**Exercise directions**
With nothing added or dropped, copy the data that follows exactly.

**Dataset extract**
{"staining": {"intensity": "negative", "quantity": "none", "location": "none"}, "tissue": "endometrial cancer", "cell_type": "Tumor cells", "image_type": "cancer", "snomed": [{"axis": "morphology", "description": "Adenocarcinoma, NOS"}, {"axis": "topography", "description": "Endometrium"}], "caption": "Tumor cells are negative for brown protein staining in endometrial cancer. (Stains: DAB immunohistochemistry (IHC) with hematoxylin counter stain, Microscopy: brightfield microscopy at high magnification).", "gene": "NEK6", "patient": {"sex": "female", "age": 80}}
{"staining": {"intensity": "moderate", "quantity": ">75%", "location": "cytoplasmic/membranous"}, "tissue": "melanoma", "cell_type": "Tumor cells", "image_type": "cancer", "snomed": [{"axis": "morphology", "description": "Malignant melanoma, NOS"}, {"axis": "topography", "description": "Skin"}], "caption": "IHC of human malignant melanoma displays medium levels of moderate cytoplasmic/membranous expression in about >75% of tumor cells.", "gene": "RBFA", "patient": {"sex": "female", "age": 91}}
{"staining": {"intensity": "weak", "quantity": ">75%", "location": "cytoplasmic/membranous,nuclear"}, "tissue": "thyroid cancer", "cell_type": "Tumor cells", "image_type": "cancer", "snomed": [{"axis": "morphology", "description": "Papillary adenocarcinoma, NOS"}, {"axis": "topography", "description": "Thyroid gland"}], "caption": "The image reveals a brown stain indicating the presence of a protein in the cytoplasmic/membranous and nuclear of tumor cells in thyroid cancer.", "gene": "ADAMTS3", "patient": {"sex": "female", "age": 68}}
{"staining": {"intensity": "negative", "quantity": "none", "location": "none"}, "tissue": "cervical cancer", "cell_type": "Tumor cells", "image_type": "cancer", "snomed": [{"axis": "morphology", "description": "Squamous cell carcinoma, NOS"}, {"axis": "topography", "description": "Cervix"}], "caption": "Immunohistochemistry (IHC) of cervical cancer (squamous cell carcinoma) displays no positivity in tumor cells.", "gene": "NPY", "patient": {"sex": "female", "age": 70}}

**Response area**
{"staining": {"intensity": "negative", "quantity": "none", "location": "none"}, "tissue": "endometrial cancer", "cell_type": "Tumor cells", "image_type": "cancer", "snomed": [{"axis": "morphology", "description": "Adenocarcinoma, NOS"}, {"axis": "topography", "description": "Endometrium"}], "caption": "Tumor cells are negative for brown protein staining in endometrial cancer. (Stains: DAB immunohistochemistry (IHC) with hematoxylin counter stain, Microscopy: brightfield microscopy at high magnification).", "gene": "NEK6", "patient": {"sex": "female", "age": 80}}
{"staining": {"intensity": "moderate", "quantity": ">75%", "location": "cytoplasmic/membranous"}, "tissue": "melanoma", "cell_type": "Tumor cells", "image_type": "cancer", "snomed": [{"axis": "morphology", "description": "Malignant melanoma, NOS"}, {"axis": "topography", "description": "Skin"}], "caption": "IHC of human malignant melanoma displays medium levels of moderate cytoplasmic/membranous expression in about >75% of tumor cells.", "gene": "RBFA", "patient": {"sex": "female", "age": 91}}
{"staining": {"intensity": "weak", "quantity": ">75%", "location": "cytoplasmic/membranous,nuclear"}, "tissue": "thyroid cancer", "cell_type": "Tumor cells", "image_type": "cancer", "snomed": [{"axis": "morphology", "description": "Papillary adenocarcinoma, NOS"}, {"axis": "topography", "description": "Thyroid gland"}], "caption": "The image reveals a brown stain indicating the presence of a protein in the cytoplasmic/membranous and nuclear of tumor cells in thyroid cancer.", "gene": "ADAMTS3", "patient": {"sex": "female", "age": 68}}
{"staining": {"intensity": "negative", "quantity": "none", "location": "none"}, "tissue": "cervical cancer", "cell_type": "Tumor cells", "image_type": "cancer", "snomed": [{"axis": "morphology", "description": "Squamous cell carcinoma, NOS"}, {"axis": "topography", "description": "Cervix"}], "caption": "Immunohistochemistry (IHC) of cervical cancer (squamous cell carcinoma) displays no positivity in tumor cells.", "gene": "NPY", "patient": {"sex": "female", "age": 70}}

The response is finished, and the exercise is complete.